## EXERCISE
Copy exactly. Begin at the line containing "ring mcp: (766, 1559)" and stop at the last line of the entries, omitting any pictures.

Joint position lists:

__________________________________________________

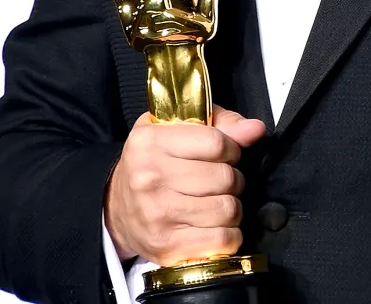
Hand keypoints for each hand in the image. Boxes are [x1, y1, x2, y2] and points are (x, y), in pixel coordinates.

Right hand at [104, 105, 265, 265]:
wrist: (115, 208)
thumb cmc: (152, 162)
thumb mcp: (176, 128)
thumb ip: (220, 123)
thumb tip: (255, 129)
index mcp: (151, 142)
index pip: (217, 143)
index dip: (232, 148)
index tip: (226, 153)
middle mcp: (150, 179)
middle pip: (224, 177)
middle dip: (232, 178)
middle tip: (220, 180)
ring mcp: (158, 215)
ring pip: (227, 209)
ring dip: (232, 206)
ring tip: (217, 201)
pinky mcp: (167, 247)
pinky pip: (221, 240)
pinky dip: (230, 234)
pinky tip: (217, 225)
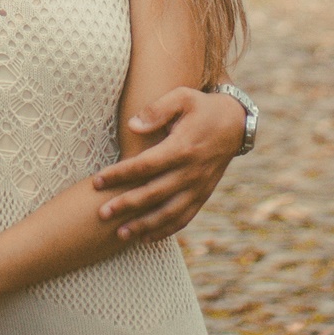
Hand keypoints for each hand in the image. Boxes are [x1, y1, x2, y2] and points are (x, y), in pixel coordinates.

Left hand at [92, 86, 244, 241]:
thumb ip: (157, 110)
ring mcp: (198, 187)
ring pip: (169, 213)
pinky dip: (165, 230)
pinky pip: (184, 217)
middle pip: (153, 193)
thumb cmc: (201, 107)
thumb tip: (133, 126)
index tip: (97, 182)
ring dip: (144, 225)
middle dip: (126, 205)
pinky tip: (145, 237)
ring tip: (120, 234)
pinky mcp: (203, 195)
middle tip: (101, 214)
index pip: (144, 165)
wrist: (235, 124)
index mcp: (182, 148)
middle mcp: (191, 172)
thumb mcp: (182, 97)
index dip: (120, 175)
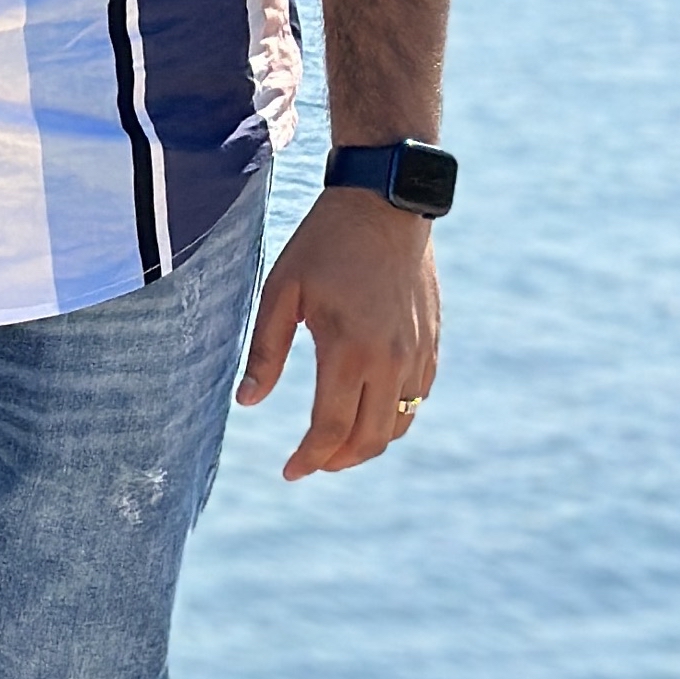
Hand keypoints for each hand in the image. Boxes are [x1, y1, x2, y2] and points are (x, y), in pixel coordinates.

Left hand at [235, 189, 438, 478]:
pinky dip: (392, 418)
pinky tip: (365, 411)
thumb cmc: (324, 244)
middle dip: (338, 461)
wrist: (384, 206)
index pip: (331, 429)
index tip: (288, 472)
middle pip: (370, 439)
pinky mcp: (432, 345)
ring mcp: (418, 355)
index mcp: (350, 350)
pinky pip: (416, 400)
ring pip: (398, 425)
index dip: (309, 459)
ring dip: (367, 444)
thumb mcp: (281, 290)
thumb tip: (247, 402)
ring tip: (333, 444)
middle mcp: (392, 362)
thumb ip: (266, 351)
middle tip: (308, 464)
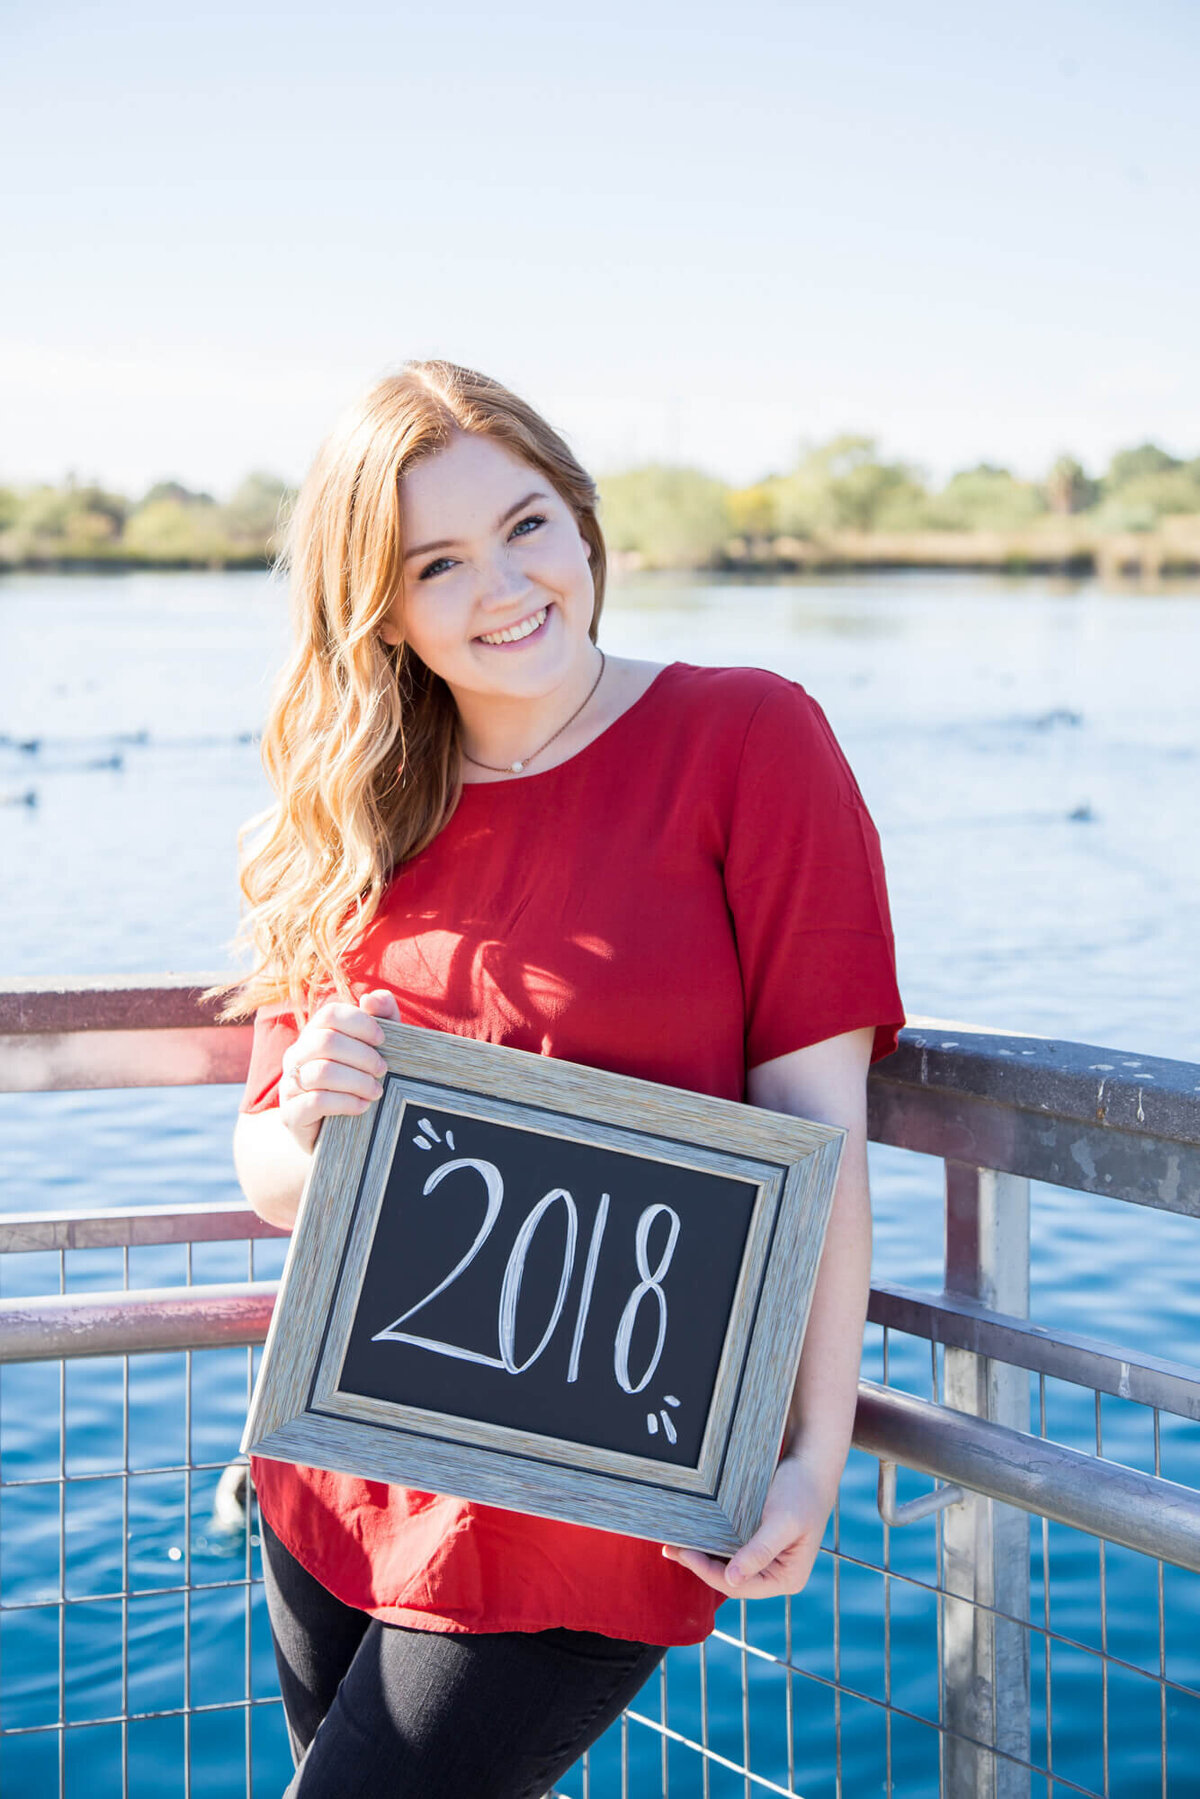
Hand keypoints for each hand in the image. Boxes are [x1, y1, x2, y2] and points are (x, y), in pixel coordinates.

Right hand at [278, 989, 399, 1154]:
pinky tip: (363, 1107)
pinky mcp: (290, 1115)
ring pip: (321, 1073)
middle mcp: (295, 1055)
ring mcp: (289, 1085)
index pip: (330, 1014)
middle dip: (362, 1055)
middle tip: (383, 1070)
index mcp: (314, 1035)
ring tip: (377, 1092)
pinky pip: (316, 1102)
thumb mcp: (378, 1049)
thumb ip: (383, 1018)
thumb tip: (372, 997)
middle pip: (325, 1042)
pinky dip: (346, 1103)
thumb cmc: (362, 1082)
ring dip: (357, 1081)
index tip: (383, 1039)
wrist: (343, 1133)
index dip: (359, 1023)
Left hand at [661, 1452, 834, 1600]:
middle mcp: (776, 1574)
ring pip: (726, 1565)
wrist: (811, 1463)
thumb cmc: (802, 1490)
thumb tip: (733, 1579)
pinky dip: (710, 1542)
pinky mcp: (756, 1542)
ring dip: (701, 1555)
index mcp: (787, 1578)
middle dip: (700, 1565)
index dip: (709, 1573)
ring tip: (673, 1544)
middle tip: (671, 1548)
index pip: (740, 1586)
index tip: (686, 1553)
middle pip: (730, 1579)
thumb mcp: (782, 1521)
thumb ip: (759, 1551)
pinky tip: (692, 1534)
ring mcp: (766, 1559)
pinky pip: (729, 1549)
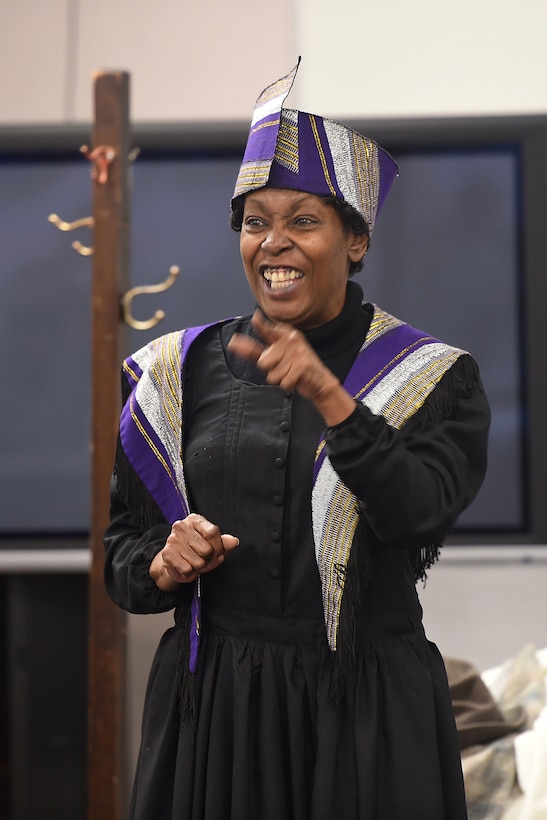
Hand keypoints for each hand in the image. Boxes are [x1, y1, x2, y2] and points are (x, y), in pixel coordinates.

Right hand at [150, 513, 238, 590]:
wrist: (175, 561)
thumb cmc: (197, 549)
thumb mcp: (213, 544)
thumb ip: (224, 543)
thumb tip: (234, 541)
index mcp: (195, 519)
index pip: (213, 532)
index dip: (219, 547)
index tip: (218, 552)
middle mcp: (181, 526)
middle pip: (207, 549)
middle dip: (209, 559)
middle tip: (203, 558)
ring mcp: (172, 539)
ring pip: (198, 562)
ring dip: (199, 567)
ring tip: (194, 562)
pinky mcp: (166, 554)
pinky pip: (187, 569)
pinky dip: (189, 573)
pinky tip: (186, 566)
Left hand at [228, 309, 356, 425]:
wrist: (320, 381)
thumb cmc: (295, 367)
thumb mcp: (274, 355)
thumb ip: (252, 349)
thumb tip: (232, 342)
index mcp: (284, 334)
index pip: (266, 329)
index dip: (259, 325)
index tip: (255, 318)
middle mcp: (291, 339)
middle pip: (263, 362)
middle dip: (271, 370)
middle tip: (285, 368)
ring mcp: (298, 352)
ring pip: (272, 375)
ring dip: (280, 379)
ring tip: (291, 373)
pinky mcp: (303, 365)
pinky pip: (283, 382)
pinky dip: (288, 385)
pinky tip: (296, 379)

__________________________________________________

## TASK ANSWER
ring mcp: (766, 1559)
pinky pip: (729, 1549)
Hand keypoints for each hand in the image. Boxes are [x1, y1, x2, y2] and points are (x, y), in pixel coordinates.

Right hand at [150, 513, 238, 590]:
wrist: (175, 561)
thumb cmc: (197, 549)
thumb mcp: (213, 544)
thumb ip: (224, 543)
thumb tip: (234, 541)
index mcp: (195, 519)
index pip: (213, 532)
index dip: (219, 547)
index tip: (218, 552)
middle mcp: (181, 526)
middle pip: (207, 549)
middle dip: (209, 559)
middle tip: (203, 558)
ring mcp: (172, 539)
ring pip: (198, 562)
ring dip: (199, 567)
ring tip: (194, 562)
pinky mcp: (166, 554)
pinky pip: (187, 569)
pinky dip: (189, 573)
pinky tip: (186, 566)
Left hand at [228, 309, 356, 425]:
wrist: (320, 381)
thumb cmc: (295, 367)
thumb mcp: (274, 355)
thumb ip: (252, 349)
thumb tip: (232, 342)
index mcp: (284, 334)
index pip: (266, 329)
index dip: (259, 325)
index tip: (255, 318)
middle mcp: (291, 339)
middle pip: (263, 362)
middle dip: (271, 370)
middle tip: (285, 368)
ring mcp: (298, 352)
ring pip: (272, 375)
ring dip: (280, 379)
ring tip: (291, 373)
pinky mcp: (303, 365)
pinky pip: (283, 382)
pinky dip: (288, 385)
pinky tip: (296, 379)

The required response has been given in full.